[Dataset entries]
◇ ◇ ◇ ◇ ◇ ◇ ◇
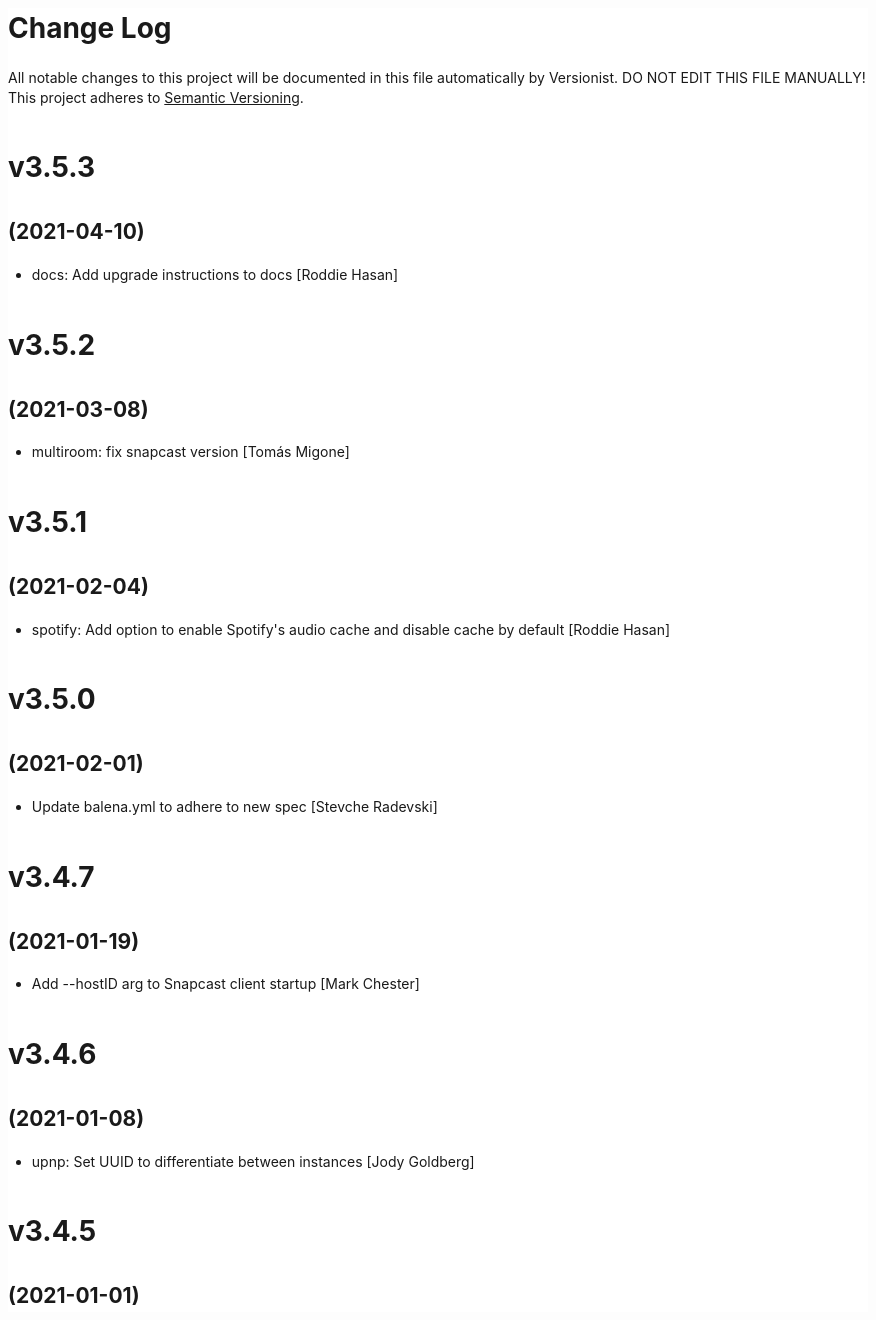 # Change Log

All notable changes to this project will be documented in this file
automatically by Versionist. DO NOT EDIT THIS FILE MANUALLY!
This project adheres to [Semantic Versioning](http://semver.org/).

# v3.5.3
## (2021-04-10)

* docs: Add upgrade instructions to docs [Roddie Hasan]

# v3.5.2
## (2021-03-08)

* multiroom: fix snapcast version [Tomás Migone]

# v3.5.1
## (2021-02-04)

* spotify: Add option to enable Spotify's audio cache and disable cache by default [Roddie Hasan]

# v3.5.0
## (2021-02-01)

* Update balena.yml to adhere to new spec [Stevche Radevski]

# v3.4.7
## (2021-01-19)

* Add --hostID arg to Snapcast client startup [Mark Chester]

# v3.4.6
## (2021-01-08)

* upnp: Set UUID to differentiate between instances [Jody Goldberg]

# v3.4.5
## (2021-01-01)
◇ ◇ ◇ ◇ ◇ ◇ ◇
● EXERCISE
Transcribe the lines of the material above word for word, omitting the pictures from your answer.

● OUTPUT OF THE EXERCISE
 # Change Log

All notable changes to this project will be documented in this file
automatically by Versionist. DO NOT EDIT THIS FILE MANUALLY!
This project adheres to [Semantic Versioning](http://semver.org/).

# v3.5.3
## (2021-04-10)

* docs: Add upgrade instructions to docs [Roddie Hasan]

# v3.5.2
## (2021-03-08)

* multiroom: fix snapcast version [Tomás Migone]

# v3.5.1
## (2021-02-04)

* spotify: Add option to enable Spotify's audio cache and disable cache by default [Roddie Hasan]

# v3.5.0
## (2021-02-01)

* Update balena.yml to adhere to new spec [Stevche Radevski]

# v3.4.7
## (2021-01-19)

* Add --hostID arg to Snapcast client startup [Mark Chester]

# v3.4.6
## (2021-01-08)

* upnp: Set UUID to differentiate between instances [Jody Goldberg]

# v3.4.5
## (2021-01-01)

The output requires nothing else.